As coincidências no seu recurso podem, de facto, ter como base uma casualidade inexpressiva, pelo que não é nosso objetivo forçar aqui qualquer relação causa-efeito ou forçar outras interpretações sociológicas, mas num momento em que múltiplas sombras se abatem sobre o nosso modo de vida e em que em todo o mundo se lamentam milhares de mortes, importaria alargar horizontes e respeitar a individualidade de cada cidadão, assegurando que as liberdades são respeitadas e que o amor ao próximo supera divisões fúteis e baseadas num intervencionismo do Estado sobre o modo de vida de cada indivíduo.

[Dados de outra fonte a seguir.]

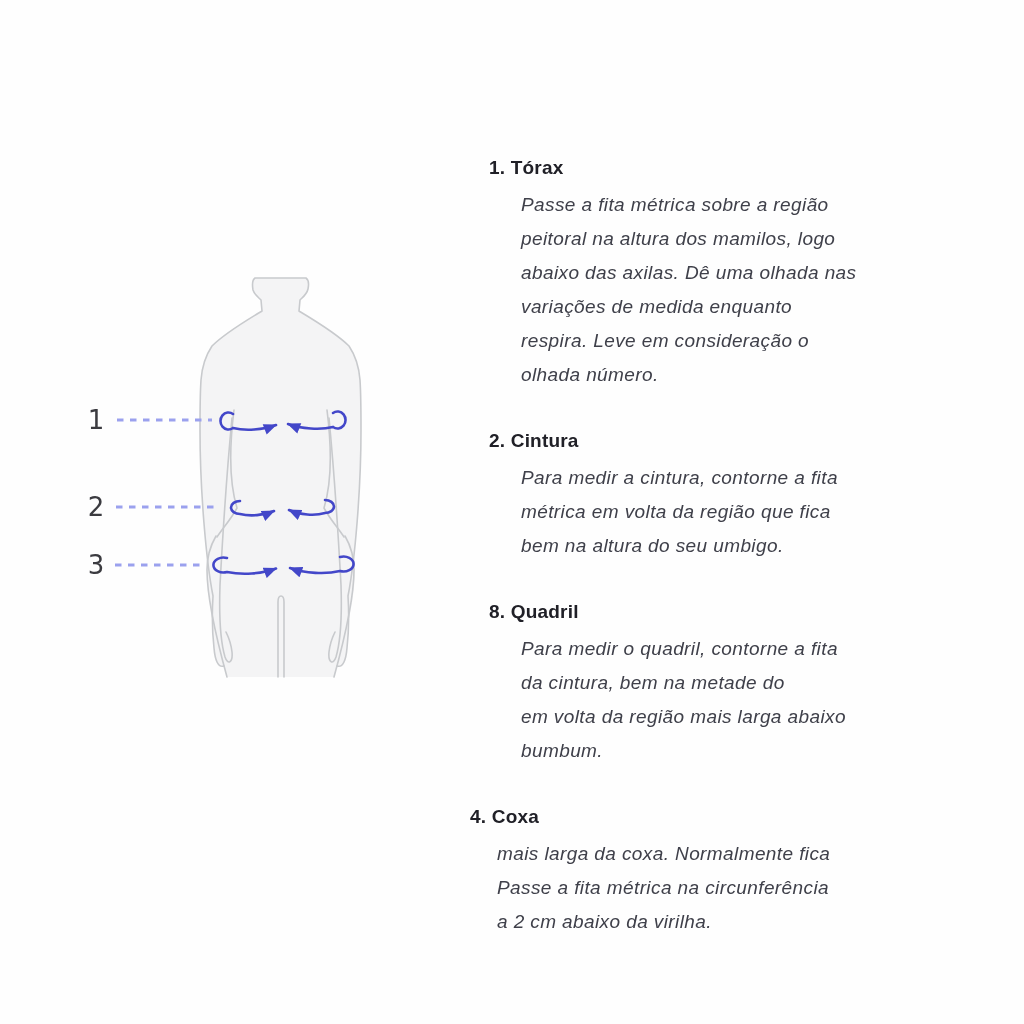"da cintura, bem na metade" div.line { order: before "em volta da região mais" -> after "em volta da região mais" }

O exemplo dado por estas crianças pode (e deve) fazer escola no presente e no futuro. Que todos saibamos aprender com este exemplo. Que todos saibamos replicar este exemplo nas nossas vidas, no nosso quotidiano, nas nossas ações. Que a sociedade se alicerce em pontes. Que o mundo seja construído de Esperança, sob um manto arco-íris.